[Chart reading data]
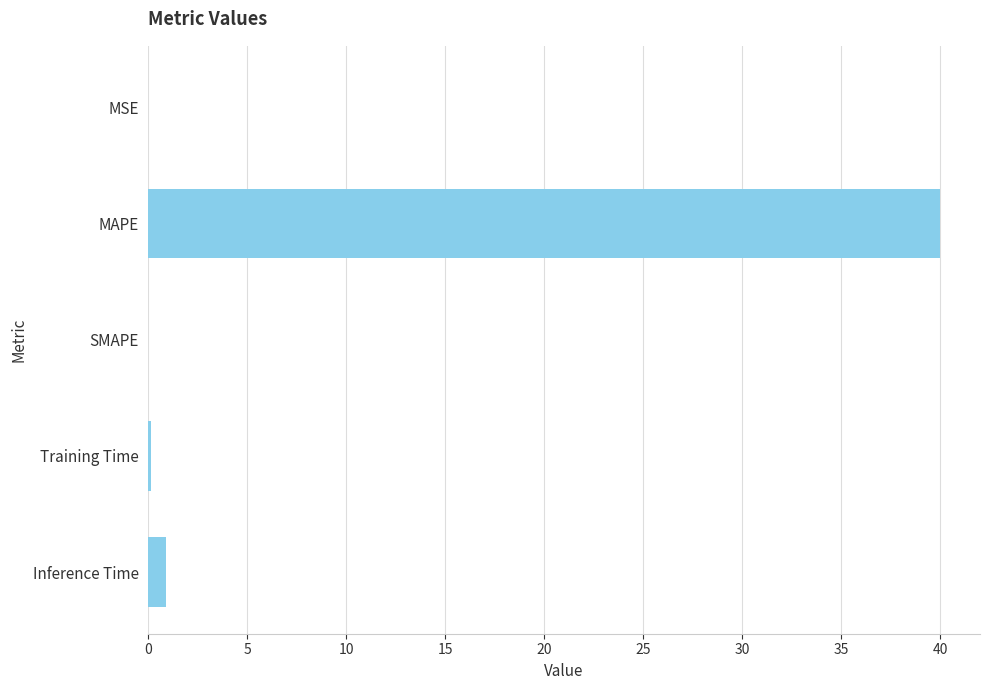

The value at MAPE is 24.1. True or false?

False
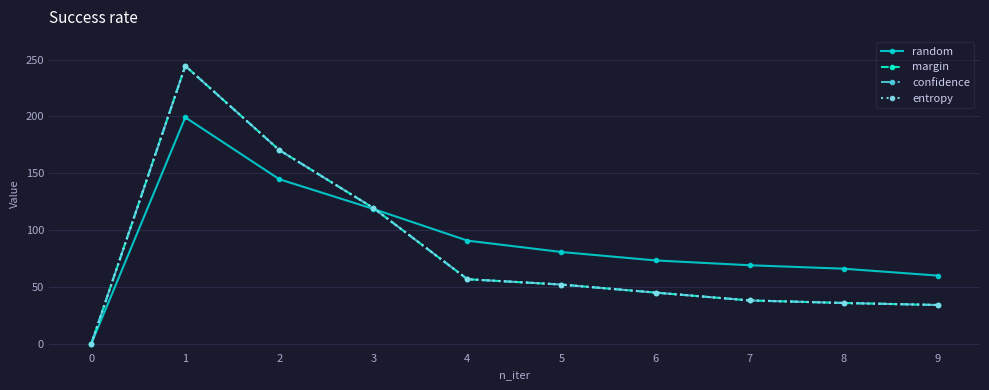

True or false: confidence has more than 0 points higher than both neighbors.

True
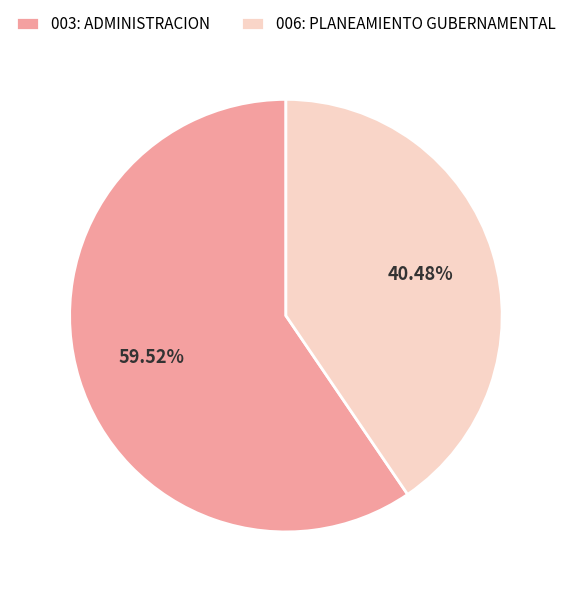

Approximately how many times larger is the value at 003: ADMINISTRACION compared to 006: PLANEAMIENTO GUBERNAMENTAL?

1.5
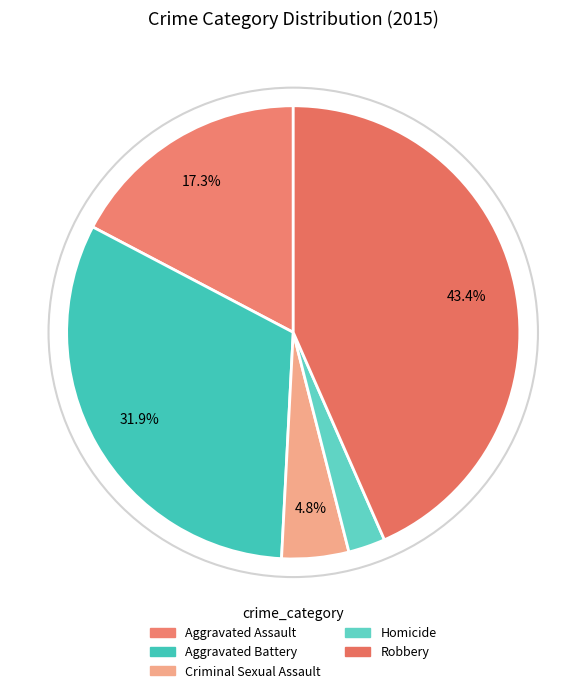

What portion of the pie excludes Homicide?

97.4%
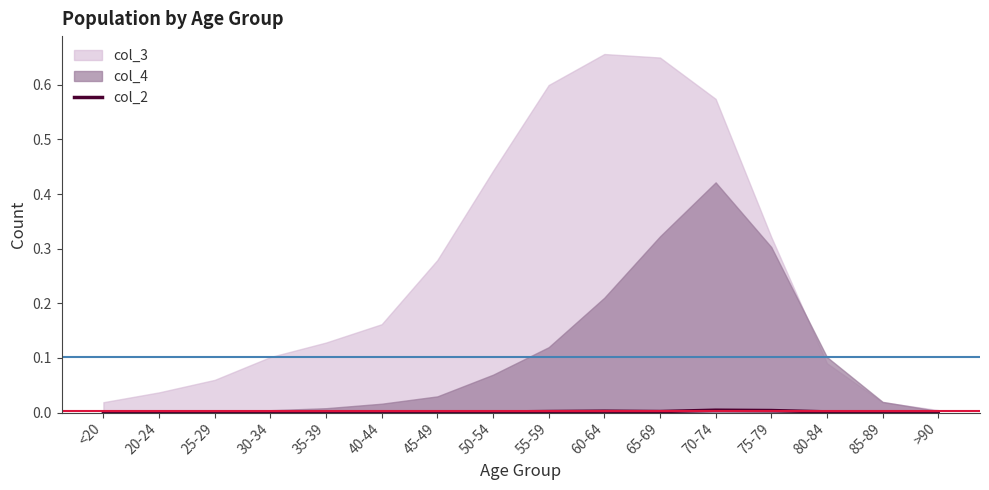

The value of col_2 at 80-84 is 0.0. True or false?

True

-- Action item --
Copy out all of the lines above word for word, but leave out the pictures.

-- Exercise output --
The value at MAPE is 24.1. True or false?

False

True or false: confidence has more than 0 points higher than both neighbors.

True

Approximately how many times larger is the value at 003: ADMINISTRACION compared to 006: PLANEAMIENTO GUBERNAMENTAL?

1.5

What portion of the pie excludes Homicide?

97.4%

The value of col_2 at 80-84 is 0.0. True or false?

True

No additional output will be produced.